NATO Secretary General Jens Stoltenberg also urged Russia to “stop destabilising Ukraine”, while German Foreign Minister Frank-Walter Steinmeier said the situation was “very dangerous”.
EU foreign policy chief Federica Mogherini warned the latest escalation “would inevitably lead to a further grave deterioration of relations between the EU and Russia”.
Latvia, which holds the EU’s six-month rotating presidency until July, called for an emergency meeting of the bloc’s foreign affairs council next week.
Mariupol, a city on the southeastern Sea of Azov, provides a land bridge between guerrilla-held regions to the east and the Black Sea peninsula of Crimea that Russia annexed from Ukraine last March.
It has been a key strategic flashpoint in the Ukrainian conflict, which began when deadly protests in Kiev last winter toppled Ukraine’s Russian-backed president and saw the country anchor its future to the West.
A rebel assault on the port in August saw Kiev repel the attack at such heavy cost that it prompted President Poroshenko to agree to a September 5 ceasefire.

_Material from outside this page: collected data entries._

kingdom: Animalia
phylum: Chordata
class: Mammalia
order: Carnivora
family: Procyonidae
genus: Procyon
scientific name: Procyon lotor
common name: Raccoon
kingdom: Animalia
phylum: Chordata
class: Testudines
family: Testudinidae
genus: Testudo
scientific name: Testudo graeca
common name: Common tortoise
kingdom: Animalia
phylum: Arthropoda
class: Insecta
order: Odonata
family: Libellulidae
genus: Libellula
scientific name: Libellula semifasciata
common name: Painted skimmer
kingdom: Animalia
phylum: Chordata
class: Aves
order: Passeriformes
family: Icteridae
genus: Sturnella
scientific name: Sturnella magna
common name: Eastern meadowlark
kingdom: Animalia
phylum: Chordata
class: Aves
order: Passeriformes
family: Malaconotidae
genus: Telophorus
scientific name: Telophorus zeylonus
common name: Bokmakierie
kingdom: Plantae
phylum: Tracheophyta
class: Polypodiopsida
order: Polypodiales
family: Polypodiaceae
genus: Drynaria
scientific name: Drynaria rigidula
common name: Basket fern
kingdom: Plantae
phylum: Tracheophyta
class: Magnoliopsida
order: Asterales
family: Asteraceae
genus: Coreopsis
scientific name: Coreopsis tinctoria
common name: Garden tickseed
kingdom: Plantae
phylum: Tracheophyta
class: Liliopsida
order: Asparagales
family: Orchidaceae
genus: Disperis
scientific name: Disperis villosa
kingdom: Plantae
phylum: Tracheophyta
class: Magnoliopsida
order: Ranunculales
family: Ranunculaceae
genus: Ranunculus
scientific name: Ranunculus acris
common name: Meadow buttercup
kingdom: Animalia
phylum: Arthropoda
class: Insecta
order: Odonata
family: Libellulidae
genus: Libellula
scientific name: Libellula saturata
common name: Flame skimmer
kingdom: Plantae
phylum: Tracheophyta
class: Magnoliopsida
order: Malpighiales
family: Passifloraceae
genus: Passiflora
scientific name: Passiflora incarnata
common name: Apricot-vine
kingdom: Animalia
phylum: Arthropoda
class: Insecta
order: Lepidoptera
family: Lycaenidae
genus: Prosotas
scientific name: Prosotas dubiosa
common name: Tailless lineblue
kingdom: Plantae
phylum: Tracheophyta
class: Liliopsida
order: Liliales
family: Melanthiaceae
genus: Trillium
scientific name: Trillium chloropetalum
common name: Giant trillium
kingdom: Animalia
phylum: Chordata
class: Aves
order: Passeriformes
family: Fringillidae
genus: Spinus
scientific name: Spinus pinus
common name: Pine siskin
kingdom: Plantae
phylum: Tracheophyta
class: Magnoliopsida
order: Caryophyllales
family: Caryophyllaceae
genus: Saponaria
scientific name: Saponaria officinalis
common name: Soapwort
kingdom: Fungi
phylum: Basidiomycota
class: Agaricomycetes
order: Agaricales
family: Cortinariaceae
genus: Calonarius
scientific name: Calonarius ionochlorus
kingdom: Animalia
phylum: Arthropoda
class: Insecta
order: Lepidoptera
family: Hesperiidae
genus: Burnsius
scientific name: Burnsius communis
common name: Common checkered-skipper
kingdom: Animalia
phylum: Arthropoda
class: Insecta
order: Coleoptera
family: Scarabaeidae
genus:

That truce was, however, followed by further clashes that killed at least 1,500 people.
The separatist leader of Donetsk on Friday said he was launching an offensive to seize eastern lands still controlled by Kiev, a day after his men flushed out Ukrainian troops from a long-disputed airport in Donetsk.
Western diplomats linked the rebel’s advance to a new infusion of Russian troops — firmly denied by the Kremlin — designed to expand separatist holdings before the signing of a final truce and land demarcation agreement.
Ukraine claimed on Monday that Moscow had poured nearly 1,000 more Russian soldiers and dozens of tanks into the southeast in order to secure control over factories and coal mines that could help the rebels build their own state.
Putin quickly rejected the charges and blamed Kiev for the latest surge in deaths.
“Artillery is being used, rocket launchers and aviation, and it is used indiscriminately and over densely populated areas,” Putin said on Friday.